The Company realized a total loss on the disposal of PowerReviews of $10.7 million; of which, $9.2 million was recognized as an estimated loss on disposal of discontinued operations during the fiscal year ended April 30, 2014. The Company recognized the incremental loss of $1.5 million in the current fiscal quarter (See Note 3).

On March 12, 2013, a purported shareholder derivative action was filed in the Texas State District Court for Travis County, Texas against certain of the Company’s officers and directors, former officers and directors, and against the Company as nominal defendant. The original petition in this matter alleged claims purportedly on behalf of the Company against the individual defendants for corporate waste, breaches of fiduciary duties and breaches of the Company’s corporate policies in connection with the acquisition of PowerReviews and certain of the Company’s officers’ and directors’ sales of shares of the Company’s stock. The original petition requested declaratory judgment, a disgorgement of $91.4 million in proceeds received from such sales of the Company’s stock, unspecified damages on behalf of the Company, reasonable attorneys’, accountants’ and experts’ fees, and equitable relief. On October 23, 2013, the court granted a motion filed by the Company and individual defendants and ruled that the plaintiff’s original petition failed to allege particularized facts sufficient to excuse plaintiff from making pre-suit demand on the Company’s Board of Directors. The court ordered the plaintiff to file an amended complaint within 30 days setting forth particularized facts sufficient to excuse demand. On November 22, 2013, the plaintiff filed its amended petition, which again asserted claims for corporate waste, breaches of fiduciary duties and breaches of the Company’s corporate policies in connection with the acquisition of PowerReviews and certain of the Company’s officers’ and directors’ sales of shares of the Company’s stock. The court stayed the lawsuit and its ruling on the motion for summary judgment to allow the parties to participate in mediation. On July 9, 2014, the parties attended mediation and agreed to preliminary settlement terms, subject to board approval, court approval, and notice to the Company’s shareholder. The Company does not expect the settlement to have a material impact on the Company’s condensed consolidated financial statements.
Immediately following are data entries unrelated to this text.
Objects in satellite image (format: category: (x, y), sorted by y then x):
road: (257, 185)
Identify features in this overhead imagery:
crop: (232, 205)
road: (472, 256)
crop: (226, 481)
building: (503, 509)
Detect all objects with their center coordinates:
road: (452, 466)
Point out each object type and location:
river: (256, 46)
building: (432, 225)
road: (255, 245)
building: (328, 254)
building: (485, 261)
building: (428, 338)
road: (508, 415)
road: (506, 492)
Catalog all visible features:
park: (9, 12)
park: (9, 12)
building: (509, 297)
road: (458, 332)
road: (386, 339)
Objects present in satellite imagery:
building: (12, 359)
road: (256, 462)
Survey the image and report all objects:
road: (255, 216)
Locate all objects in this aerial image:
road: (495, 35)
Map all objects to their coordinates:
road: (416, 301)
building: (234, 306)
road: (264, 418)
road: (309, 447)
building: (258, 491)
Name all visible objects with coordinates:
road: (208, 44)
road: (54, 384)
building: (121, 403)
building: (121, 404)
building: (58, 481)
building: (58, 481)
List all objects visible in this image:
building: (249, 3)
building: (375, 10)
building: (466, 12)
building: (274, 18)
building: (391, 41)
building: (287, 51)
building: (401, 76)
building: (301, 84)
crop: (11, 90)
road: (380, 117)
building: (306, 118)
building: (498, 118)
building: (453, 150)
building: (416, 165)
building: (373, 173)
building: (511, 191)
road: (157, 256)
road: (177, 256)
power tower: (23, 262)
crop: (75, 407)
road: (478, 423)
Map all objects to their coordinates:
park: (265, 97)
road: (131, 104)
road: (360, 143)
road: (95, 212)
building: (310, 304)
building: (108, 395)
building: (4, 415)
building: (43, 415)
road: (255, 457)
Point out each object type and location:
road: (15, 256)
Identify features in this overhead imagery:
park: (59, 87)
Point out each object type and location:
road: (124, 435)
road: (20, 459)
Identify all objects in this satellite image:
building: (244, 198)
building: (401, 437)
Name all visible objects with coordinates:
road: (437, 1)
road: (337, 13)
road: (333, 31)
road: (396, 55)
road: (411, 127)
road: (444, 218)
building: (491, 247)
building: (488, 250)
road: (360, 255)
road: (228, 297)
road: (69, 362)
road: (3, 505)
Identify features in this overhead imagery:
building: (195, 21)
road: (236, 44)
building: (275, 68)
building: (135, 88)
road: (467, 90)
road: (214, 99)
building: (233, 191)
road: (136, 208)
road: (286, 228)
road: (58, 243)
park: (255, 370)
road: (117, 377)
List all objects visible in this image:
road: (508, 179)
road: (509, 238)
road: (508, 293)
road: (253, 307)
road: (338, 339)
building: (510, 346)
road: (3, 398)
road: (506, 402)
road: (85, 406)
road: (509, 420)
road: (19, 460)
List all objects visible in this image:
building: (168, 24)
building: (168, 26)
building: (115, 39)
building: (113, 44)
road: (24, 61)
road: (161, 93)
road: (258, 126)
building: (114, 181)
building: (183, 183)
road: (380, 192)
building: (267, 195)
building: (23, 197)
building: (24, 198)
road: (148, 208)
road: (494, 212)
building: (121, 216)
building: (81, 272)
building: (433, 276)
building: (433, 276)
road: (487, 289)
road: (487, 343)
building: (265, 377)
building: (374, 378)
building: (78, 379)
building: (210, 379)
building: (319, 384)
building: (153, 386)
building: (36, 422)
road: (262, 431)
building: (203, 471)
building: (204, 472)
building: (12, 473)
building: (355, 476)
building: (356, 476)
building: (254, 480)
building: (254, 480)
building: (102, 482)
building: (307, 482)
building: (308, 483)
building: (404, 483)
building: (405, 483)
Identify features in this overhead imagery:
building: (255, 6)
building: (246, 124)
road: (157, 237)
As of July 31, 2014, the Company was in the process of assessing the sales tax status of the Bazaarvoice enterprise service offering with sales tax agencies in certain states in which it operates. Based on the limited information received from certain of these states, the Company cannot determine with certainty the historical time period for which these services were taxable, and, for certain states, which of its service offerings and features these states may determine to be subject to state sales tax. The Company currently estimates that its liability, net of amounts to be recovered from clients, will be between $2.8 million and $3.3 million. The Company has accrued a liability of $3.1 million, representing the best estimate of the amount within this range that will probably be incurred to settle these obligations. The estimated range includes continuing to execute its action plan for recovering these amounts due from the Company’s clients. If it is determined that the time period in which the products are taxable or the portion of the Company’s product offering subject to state sales tax is greater than that used to determine the accrual as of July 31, 2014, or if there are changes in our underlying assumptions, then the actual liability incurred will likely approach the higher end of the current estimated range.